The NEBA interpretation: The EEG theta/beta ratio, combined in some way with the clinician’s diagnosis.
The Study Results
Here are the basic results for the NEBA as compared to their gold standard diagnosis, separated out by age group.
Adolescents (12-18):
Sensitivity: 89% (Sensitivity= the proportion of people with the disease who test positive)
Specificity: 79% (Specificity= the proportion of patients without the disease who test negative)
Positive predictive value: 81% (PPV= the proportion of patients with a positive test who actually have the disease)
Negative predictive value: 93% (NPV= the proportion of patients with negative tests who do not have the disease)
Children (6-12):
Sensitivity: 79%
Specificity: 97%
PPV: 96%
NPV: 82%
These numbers are pretty good. For example, a 96% PPV for children means that 96% of kids with a positive NEBA had ADHD. The PPV for adolescents is less impressive—81%, meaning that 19% of adolescents with a positive NEBA did not have ADHD. Nonetheless, these are all robust numbers—as long as the information that we get is actually clinically useful.
Is it Clinically Useful?
A positive NEBA provides “confirmatory support” that your patient has a cluster of symptoms that we commonly label “ADHD.” But wait—isn’t this what we already do? We ask a series of questions and we make observations in order to ascertain whether there is a particular cluster of symptoms labeled ADHD. What the NEBA does for us is it says, “Yes, I confirm that you recognized that your patient has an attention issue, labeled ADHD by DSM-5.” How does this help me? I’m not sure. It’s telling me that an apple is, indeed, an apple.
Recognizing that there is an attention problem is the easy part—we often know this before the child even enters the room, and we definitely know after talking to the parents for 30 seconds. We don’t need an EEG to tell us this. And NEBA can’t provide information to help us with any of the following crucial questions:
What comorbidities does the patient have that will affect our choice of treatment? A positive NEBA result may be specific for differentiating some problem from no problem, but it cannot distinguish ADHD from a host of conditions that often accompany the disorder—or can be mistaken for ADHD. At least two-thirds of kids with ADHD have a comorbid diagnosis, such as anxiety disorders, oppositional defiant disorder, learning disorders, or mood disorders (http://bit.ly/1Bla0EL).

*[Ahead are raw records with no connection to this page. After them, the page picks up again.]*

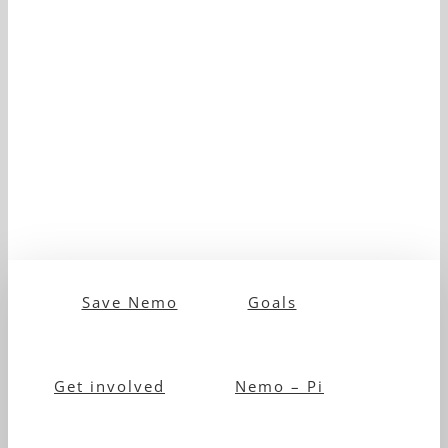
Save Nemo
Goals
Get involved
Nemo – Pi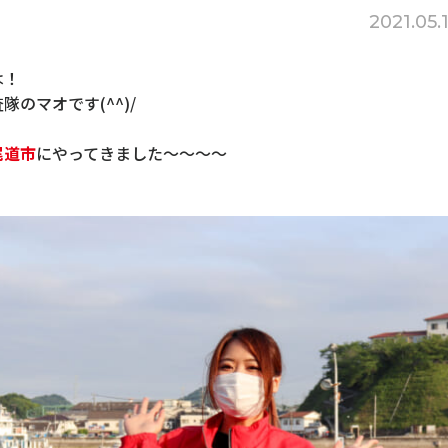
2021.05.
は！
のマオです(^^)/
尾道市
にやってきました～～～～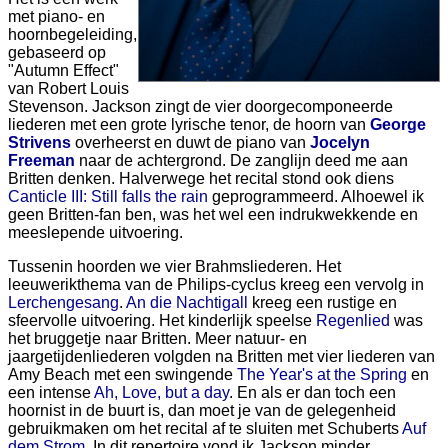
met piano- en
hoornbegeleiding,
gebaseerd op
"Autumn Effect"
van Robert Louis
Stevenson. Jackson zingt de vier doorgecomponeerde
liederen met een grote lyrische tenor, de hoorn van
George
Strivens
overheerst en duwt de piano van
Jocelyn
Freeman
naar de achtergrond. De zanglijn deed me aan
Britten denken. Halverwege het recital stond ook diens
Canticle III: Still falls the rain
geprogrammeerd. Alhoewel ik
geen Britten-fan ben, was het wel een indrukwekkende en
meeslepende uitvoering.
Tussenin hoorden we vier Brahmsliederen. Het
leeuwerikthema van de Philips-cyclus kreeg een vervolg in
Lerchengesang
.
An die Nachtigall
kreeg een rustige en
sfeervolle uitvoering. Het kinderlijk speelse
Regenlied
was
het bruggetje naar Britten. Meer natuur- en
jaargetijdenliederen volgden na Britten met vier liederen van
Amy Beach met een swingende
The Year's at the Spring
en
een intense
Ah, Love, but a day
. En als er dan toch een
hoornist in de buurt is, dan moet je van de gelegenheid
gebruikmaken om het recital af te sluiten met Schuberts
Auf
dem Strom
. In dit repertoire vond ik Jackson minder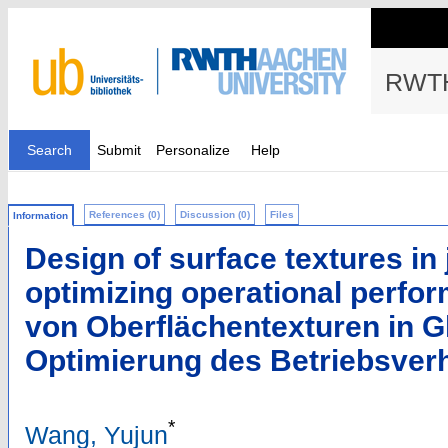
RWTH
Search
Submit
Personalize
Help
References (0)
Discussion (0)
Files
Information
Design of surface textures in 
optimizing operational perfo
von Oberflächentexturen in Gl
Optimierung des Betriebsver
*
Wang, Yujun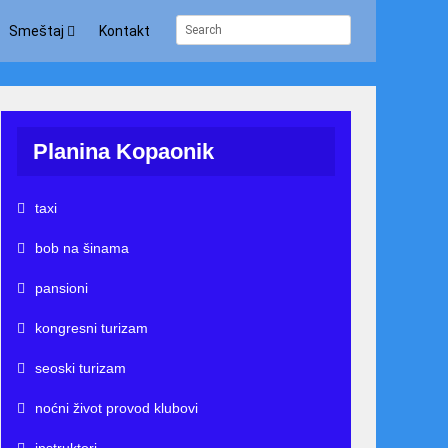
Smeštaj
Kontakt
Planina Kopaonik
taxi
bob na šinama
pansioni
kongresni turizam
seoski turizam
noćni život provod klubovi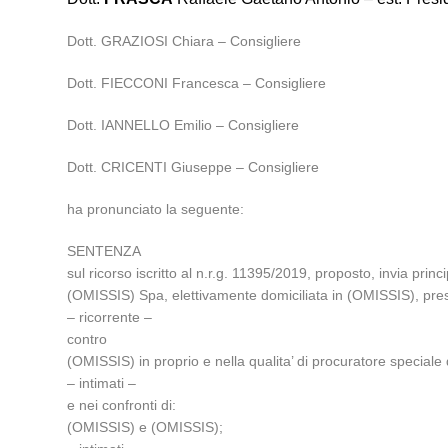
Dott. GRAZIOSI Chiara – Consigliere
Dott. FIECCONI Francesca – Consigliere
Dott. IANNELLO Emilio – Consigliere
Dott. CRICENTI Giuseppe – Consigliere
ha pronunciato la seguente:
SENTENZA
sul ricorso iscritto al n.r.g. 11395/2019, proposto, invia princ
(OMISSIS) Spa, elettivamente domiciliata in (OMISSIS), pre
– ricorrente –
contro
(OMISSIS) in proprio e nella qualita’ di procuratore speci
– intimati –
e nei confronti di:
(OMISSIS) e (OMISSIS);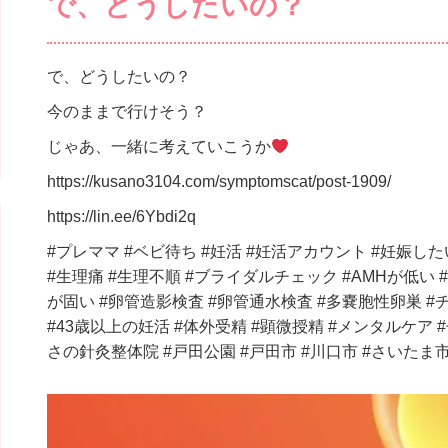
で、どうしたいの？
で、どうしたいの？
今のままで行けそう？
じゃあ、一緒に考えていこうか
https://kusano3104.com/symptomscat/post-1909/
https://lin.ee/6Ybdi2q
#プレママ #ベビ待ち #妊活 #妊活アカウント #妊娠した
#生理痛 #生理不順 #ブライダルチェック #AMHが低い 
が固い #卵管造影検査 #卵管通水検査 #多嚢胞性卵巣 #
#43歳以上の妊活 #体外受精 #顕微授精 #メンタルケア 
さの針灸整体院 #戸田公園 #戸田市 #川口市 #さいたま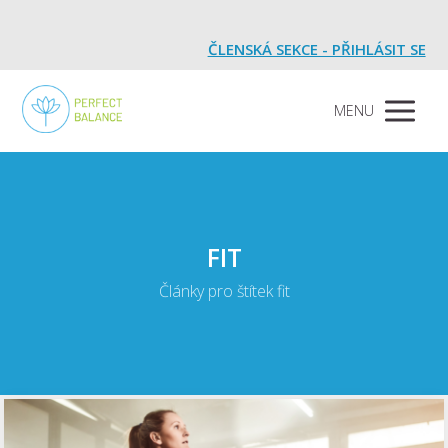
ČLENSKÁ SEKCE - PŘIHLÁSIT SE
MENU
FIT
Články pro štítek fit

How severe are the symptoms? Are they mild enough so that the child can stay in the same school or so severe that a change might be needed?
Should I start a stimulant?
Should I refer to a behavioral therapist?

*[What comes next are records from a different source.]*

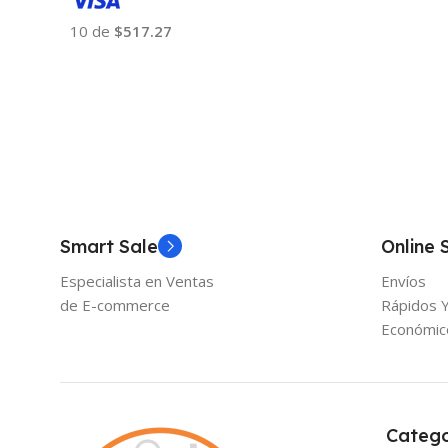
10 de
$517.27
Añadir Al Carrito
Smart Sale
Online 
Especialista en Ventas
Envíos
de E-commerce
Rápidos 
Económic
Catego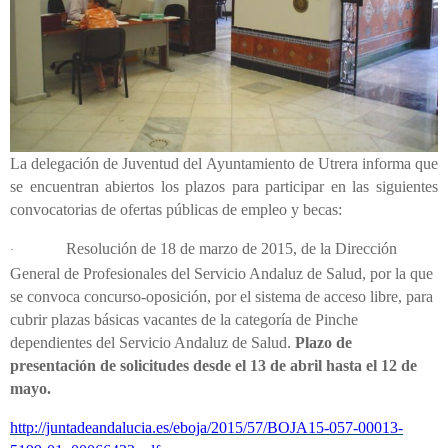
La delegación de Juventud del Ayuntamiento de Utrera informa que
se encuentran abiertos los plazos para participar en las siguientes
convocatorias de ofertas públicas de empleo y becas:
Resolución de 18 de marzo de 2015, de la Dirección
·
General de Profesionales del Servicio Andaluz de Salud, por la que
se convoca concurso-oposición, por el sistema de acceso libre, para
cubrir plazas básicas vacantes de la categoría de Pinche
dependientes del Servicio Andaluz de Salud.
Plazo de
presentación de solicitudes desde el 13 de abril hasta el 12 de
mayo.
http://juntadeandalucia.es/eboja/2015/57/BOJA15-057-00013-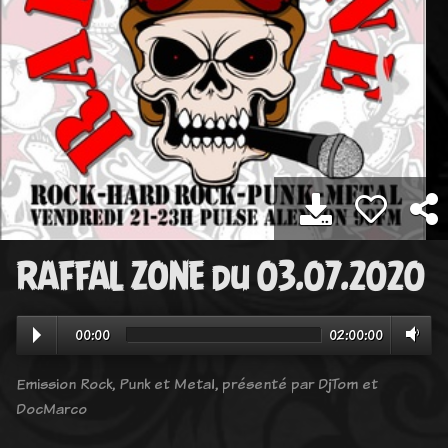
RAFFAL ZONE du 03.07.2020
00:00
02:00:00
Emission Rock, Punk et Metal, présenté par DjTom et
DocMarco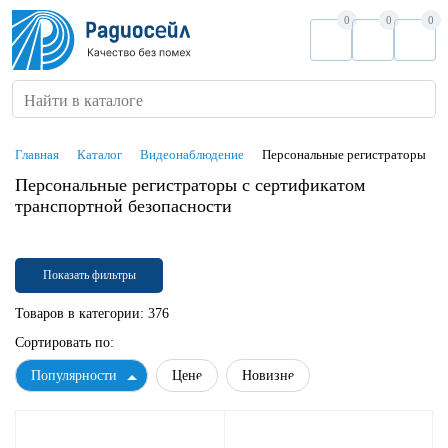
0
0
0
Найти в каталоге
Главная
Каталог
Видеонаблюдение
Персональные регистраторы
Персональные регистраторы с сертификатом
транспортной безопасности
Показать фильтры
Товаров в категории:
376
Сортировать по:
Популярности
Цене
Новизне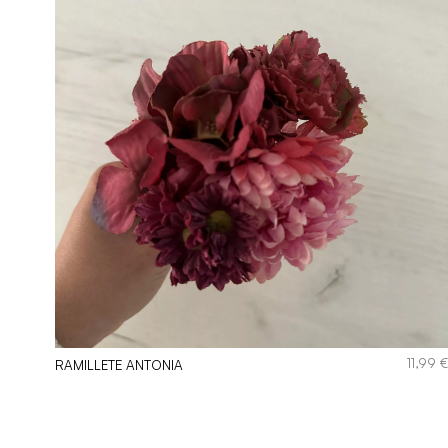
,99
€
11,99
RAMILLETE ANTONIA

NEBA provides no information on any of the issues that affect treatment—which is just another way of saying that NEBA has little, if any, clinical utility. All NEBA can do is tell us that an attentional issue is an attentional issue. Full stop. How much is that worth to you—or, more relevantly, to your patients?

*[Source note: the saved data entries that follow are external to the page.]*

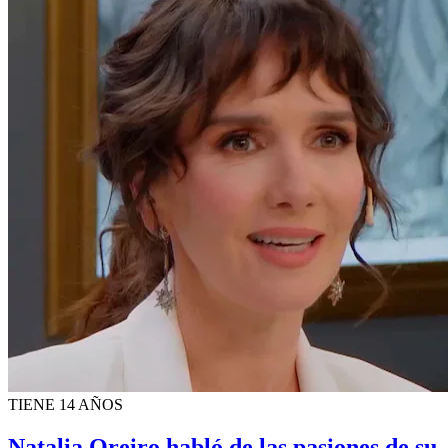
TIENE 14 AÑOS
Natalia Oreiro habló de las pasiones de su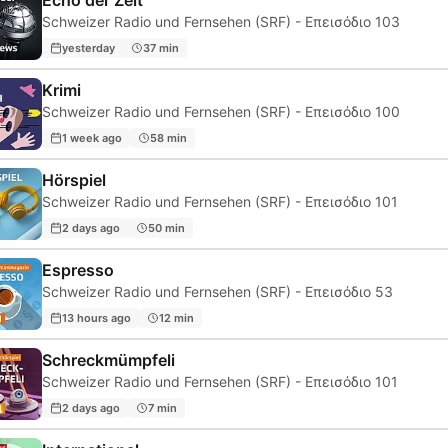
Echo der Zeit
Schweizer Radio und Fernsehen (SRF) - Επεισόδιο 103
yesterday
37 min
Krimi
Schweizer Radio und Fernsehen (SRF) - Επεισόδιο 100
1 week ago
58 min
Hörspiel
Schweizer Radio und Fernsehen (SRF) - Επεισόδιο 101
2 days ago
50 min
Espresso
Schweizer Radio und Fernsehen (SRF) - Επεισόδιο 53
13 hours ago
12 min
Schreckmümpfeli
Schweizer Radio und Fernsehen (SRF) - Επεισόδιο 101
2 days ago
7 min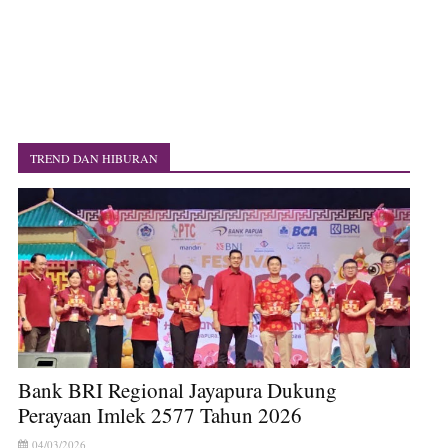
TREND DAN HIBURAN
Bank BRI Regional Jayapura Dukung
Perayaan Imlek 2577 Tahun 2026
04/03/2026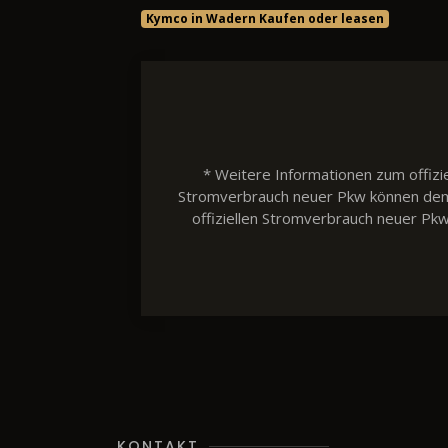
Kymco in Wadern Kaufen oder leasen
* Weitere Informationen zum offizie
Stromverbrauch neuer Pkw können dem 'L
offiziellen Stromverbrauch neuer Pk
KONTAKT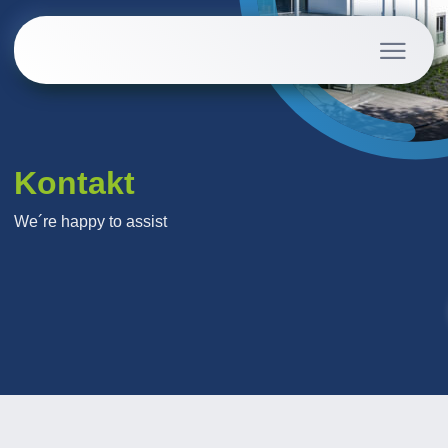
Kontakt
We´re happy to assist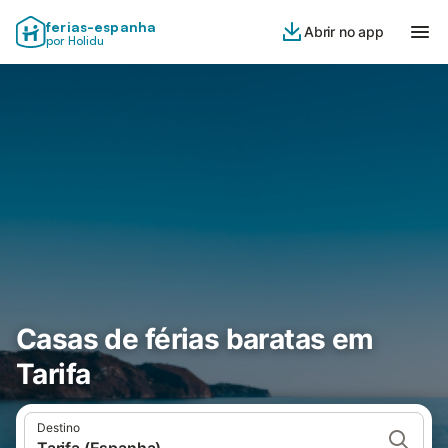
ferias-espanha
Abrir no app
por Holidu
Casas de férias baratas em
Tarifa
Destino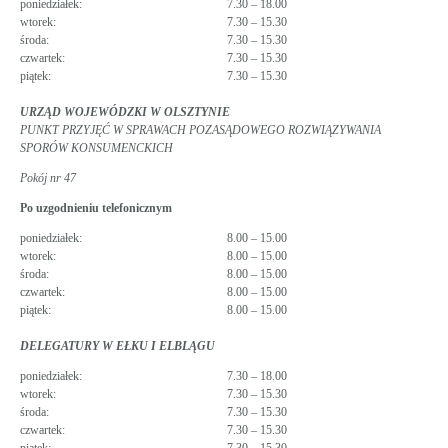
poniedziałek:
7.30 – 18.00
wtorek:
7.30 – 15.30
środa:
7.30 – 15.30
czwartek:
7.30 – 15.30
piątek:
7.30 – 15.30
URZĄD WOJEWÓDZKI W OLSZTYNIE
PUNKT PRZYJĘĆ W SPRAWACH POZASĄDOWEGO ROZWIĄZYWANIA
SPORÓW KONSUMENCKICH
Pokój nr 47
Po uzgodnieniu telefonicznym
poniedziałek:
8.00 – 15.00
wtorek:
8.00 – 15.00
środa:
8.00 – 15.00
czwartek:
8.00 – 15.00
piątek:
8.00 – 15.00
DELEGATURY W EŁKU I ELBLĄGU
poniedziałek:
7.30 – 18.00
wtorek:
7.30 – 15.30
środa:
7.30 – 15.30
czwartek:
7.30 – 15.30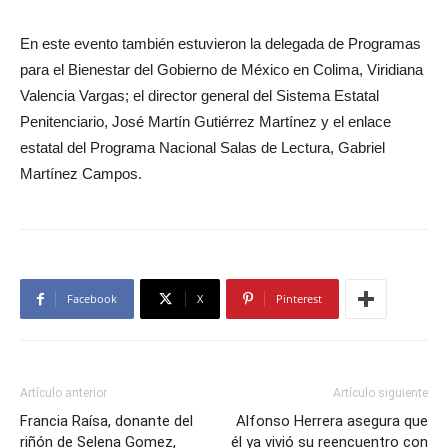
En este evento también estuvieron la delegada de Programas
para el Bienestar del Gobierno de México en Colima, Viridiana
Valencia Vargas; el director general del Sistema Estatal
Penitenciario, José Martín Gutiérrez Martínez y el enlace
estatal del Programa Nacional Salas de Lectura, Gabriel
Martínez Campos.
Facebook
X
Pinterest
Artículo anterior
Artículo siguiente
Francia Raísa, donante del
Alfonso Herrera asegura que
riñón de Selena Gomez,
él ya vivió su reencuentro con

Lest it appear that we are trashing NEBA, we are not—we’re simply pointing out that it’s a promising technology with no proven clinical benefit. The next step for the company would be to demonstrate that benefit. A good way to do this would be to conduct a randomized trial—recruit 200 kids arriving at clinics for evaluations and then randomly assign 100 to standard evaluation and 100 to standard evaluation plus NEBA. Re-evaluate three to six months later, comparing the two groups. Here are some questions I’d be interested in:
Does NEBA improve diagnostic certainty, as measured by a scale given to clinicians?
Can it result in more rapid initiation of treatment?
Does it lead to more rapid symptoms improvement?
Will it improve parental satisfaction?
There are many other questions. These could be answered by appropriate research, and we hope to see such studies in the future.
CCPR’s Verdict: Not ready for prime time. We recommend avoiding NEBA and instead focusing your energy on the less technologically exciting basics—figuring out the individualized treatment plans needed to help kids succeed despite their ADHD.